Sunday, July 21, 2013

The Way of Christ is Still Narrow

We who follow Christ in these perilous times are engaged in a war that has many fronts. Action ebbs in one sector only to flare up in another or two or ten others. The enemy is everywhere, assuming many forms and taking at any given time whatever shape best serves his evil purposes, and he is for that reason often mistaken for a friend.

Traditionally fighting men have proudly worn the uniform of their country, and could be identified as far as they could be seen. In World War II the Nazis sometimes donned the uniforms of Allied soldiers and thus managed to destroy some who would otherwise have been on the defensive against them. But this trick was no Nazi invention. It dates back to that hour when the devil in the guise of a friend won the confidence of Eve and brought about the downfall of the race.

Deception has always been an effective weapon and is deadliest when used in the field of religion. Our Lord warned against this when He said, "Beware of false prophets, which come to you in sheep's clothing, but inwardly they are ravening wolves" (Matthew 7:15). These words have been turned into a proverb known around the world, and still we continue to be taken in by the wolves.

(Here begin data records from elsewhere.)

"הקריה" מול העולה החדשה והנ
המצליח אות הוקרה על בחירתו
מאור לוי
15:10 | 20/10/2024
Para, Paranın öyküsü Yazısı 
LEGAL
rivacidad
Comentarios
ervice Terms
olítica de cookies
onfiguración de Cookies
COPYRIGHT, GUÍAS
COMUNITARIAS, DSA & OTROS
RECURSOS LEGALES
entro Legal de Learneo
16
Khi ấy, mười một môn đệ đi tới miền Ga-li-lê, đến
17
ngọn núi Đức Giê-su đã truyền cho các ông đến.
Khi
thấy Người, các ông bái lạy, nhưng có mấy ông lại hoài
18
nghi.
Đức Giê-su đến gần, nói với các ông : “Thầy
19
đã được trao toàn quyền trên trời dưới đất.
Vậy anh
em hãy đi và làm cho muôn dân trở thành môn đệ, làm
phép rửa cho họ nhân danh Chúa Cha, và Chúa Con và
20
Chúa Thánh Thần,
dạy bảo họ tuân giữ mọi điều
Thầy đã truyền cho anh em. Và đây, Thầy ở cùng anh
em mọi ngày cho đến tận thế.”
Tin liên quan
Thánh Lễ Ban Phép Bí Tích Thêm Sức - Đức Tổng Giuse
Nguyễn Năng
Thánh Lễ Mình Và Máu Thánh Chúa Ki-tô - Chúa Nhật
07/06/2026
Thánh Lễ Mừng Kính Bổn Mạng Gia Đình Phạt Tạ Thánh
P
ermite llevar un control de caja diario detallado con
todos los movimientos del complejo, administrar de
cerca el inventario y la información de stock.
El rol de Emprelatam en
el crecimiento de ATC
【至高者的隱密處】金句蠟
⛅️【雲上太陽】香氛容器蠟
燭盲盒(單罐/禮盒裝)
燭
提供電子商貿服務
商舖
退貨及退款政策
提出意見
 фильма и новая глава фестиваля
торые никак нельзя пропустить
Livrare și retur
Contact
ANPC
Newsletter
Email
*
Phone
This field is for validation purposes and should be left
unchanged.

There was a time, no longer ago than the '20s and '30s, when a Christian knew, or at least could know, where he stood. The words of Christ were taken seriously. A man either was or was not a believer in New Testament doctrine. Clear, sharp categories existed. Black stood in sharp contrast to white; light was separated from darkness; it was possible to distinguish right from wrong, truth from error, a true believer from an unbeliever. Christians knew that they must forsake the world, and there was for the most part remarkable agreement about what was meant by the world. It was that simple.

But over the last score of years a quiet revolution has taken place. The whole religious picture has changed. Without denying a single doctrine of the faith, multitudes of Christians have nevertheless forsaken the faith and are as far astray as the Modernists, who were at least honest enough to repudiate the Scriptures before they began to violate them.

Many of our best-known preachers and teachers have developed ventriloquial tongues and can now make their voices come from any direction. They have surrendered the traditional categories of religious thought. For them there is no black or white, there is only gray. Anyone who makes a claim to having "accepted Christ" is admitted at once into the goodly fellowship of the prophets and the glorious company of the apostles regardless of the worldliness of his life or the vagueness of his doctrinal beliefs.

I have listened to certain speakers and have recognized the ingredients that went to make up their teachings. A bit of Freud, a dash of Emile Couge, a lot of watered-down humanism, tender chunks of Emersonian transcendentalism, auto-suggestion a la Dale Carnegie, plenty of hopefulness and religious sentimentality, but nothing hard and sharp and specific. Nothing of the either/or of Christ and Peter and Paul. None of the "Who is on the Lord's side?" (Exodus 32:26) of Moses, or the "Choose you this day whom ye will serve" (Joshua 24:15) of Joshua: just tender pleading to "take Jesus and let Him solve your problems."

If such as I here describe were cultists or liberals of one stripe or another I would say nothing more about it, but many of them are professed evangelicals. Press them and they will insist that they believe the Scriptures and accept every tenet of the historic Christian faith, but listen to them teach and you are left wondering. They are building upon sand; the rock of sound theology is not under them.

The notion is now pretty well disseminated throughout the ranks of current evangelicialism that love is really all that matters and for that reason we ought to receive everyone whose intention is right, regardless of his doctrinal position, granted of course that he is ready to read the Scriptures trust Jesus and pray. The unregenerate sympathies  of the fallen human heart adopt this foggy creed eagerly. The trouble is that the holy Scriptures teach nothing of the kind!

The apostle Paul warned against what he called "profane and vain babblings" (1 Timothy 6:20) as for instance that of Hymenaeus and Philetus, stating that their words would eat as does a canker and overthrow the faith of some. And what was their error? They merely taught a spiritual resurrection instead of a physical one.

"If a man hath the mind to get the start of other sinners and be in hell before them," said an old divine, "he need do no more than open his sails to the winds of heretical doctrine, and he is like to make a short voyage to hell; for these bring upon their maintainers a swift destruction." This is nearer to Paul's view than is that of the new evangelical latitudinarians. The way of the Cross is still narrow.